Jakarta - Buku 'Detik-detik yang Menentukan' tulisan Prof BJ Habibie berisikan cerita mengenai Pangkostrad Letjen Purn Prabowo Subianto di saat pergantian kekuasaan dari Soeharto dan Habibie. Prabowo membantah apa yang ditulis Habibie mengenai dirinya. Dia juga menegaskan saat itu tidak berupaya memimpin kudeta terhadap Habibie. "Saya tidak pernah mengerahkan pasukan Kostrad untuk makar atau kudeta. Seluruh asisten Kostrad di daerah saat itu dibawa komando Pangdam Jaya yang dijabat Sjafrie Sjamsoeddin, bagaimana mungkin? Pak Sjafrie masih hidup, bisa ditanya langsung," kata Prabowo dalam konferensi pers di lantai 10, Gedung Bidakara, Jl. Gatot Subroto, Jakarta, Kamis (28/9/2006). Prabowo yang kini letjen purnawirawan dan aktif menjadi pengusaha membenarkan bahwa pada 22 Mei 1998, memang ada pasukan Kostrad yang berjaga di sekitar rumah Habibie dan kawasan Monas dan Istana. Namun, pengerahan pasukan Kostrad itu adalah untuk mengamankan Jakarta. Mengenai dicopotnya dirinya dari jabatan Pangkostrad, Prabowo menerimanya, meski saat itu sempat
shock. Dia memang sempat menawarkan agar pergantian dirinya diundur menjadi tiga bulan ke depan, agar tidak ada kontroversi di masyarakat. Bagi Prabowo, pergantian jabatan merupakan hal biasa.

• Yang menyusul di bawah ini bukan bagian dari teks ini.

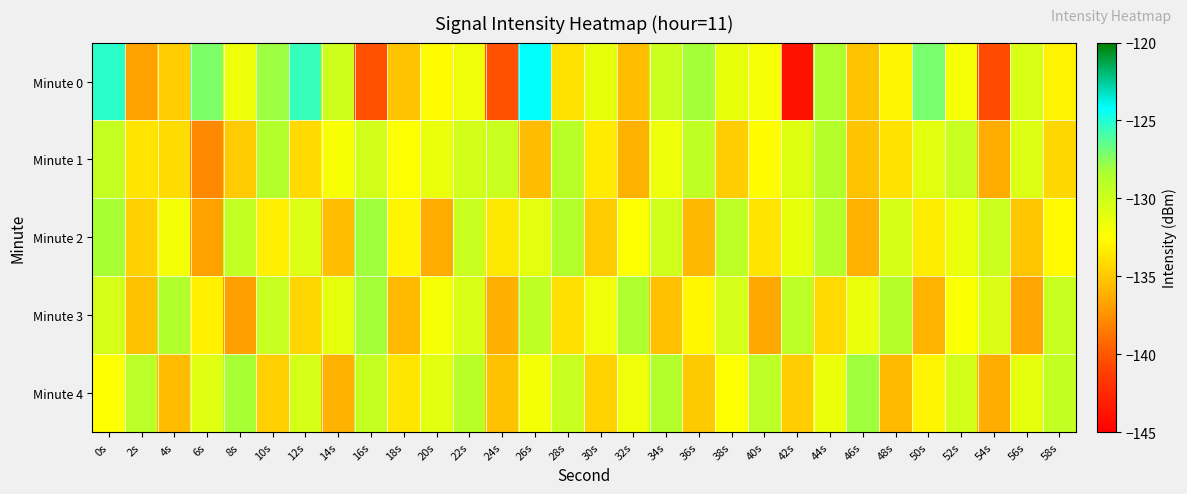

Which category has the lowest value across all series?

42s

Bantah Isi Dialog Pada kesempatan itu, Prabowo juga membantah isi dialog antara dirinya dengan Habibie yang ditulis dalam buku tersebut. Dalam pertemuan di Istana Kepresidenan itu, dia menegaskan tidak pernah membentak Habibie. "Tidak benar saya marah-marah. Tapi kalau shock, yaa," kata mantan Danjen Kopassus itu. Dalam pertemuan dengan Habibie itu, dirinya datang dengan mengenakan pakaian loreng. Dan sesuai aturan, saat itu, Prabowo tidak membawa senjata. Dalam bukunya, Habibie menuliskan mengenai Prabowo yang sempat marah saat akan dicopot sebagai Pangkostrad. Bahkan, Prabowo sempat mengatakan kepadanya dengan kalimat kasar. "Anda ini presiden apa? Anda naif," begitu perkataan Prabowo kepada Habibie saat itu. Di dalam bukunya, Habibie juga tidak menyebut secara jelas bahwa Prabowo saat itu akan melakukan kudeta. Hanya saja, Habibie merasakan ancaman kudeta, apalagi sesuai informasi Panglima ABRI Jenderal Wiranto saat itu, Pangkostrad telah mengerahkan pasukannya ke kawasan kediamannya di Kuningan. Istri dan semua anaknya juga diminta Wiranto untuk dievakuasi ke Wisma Negara.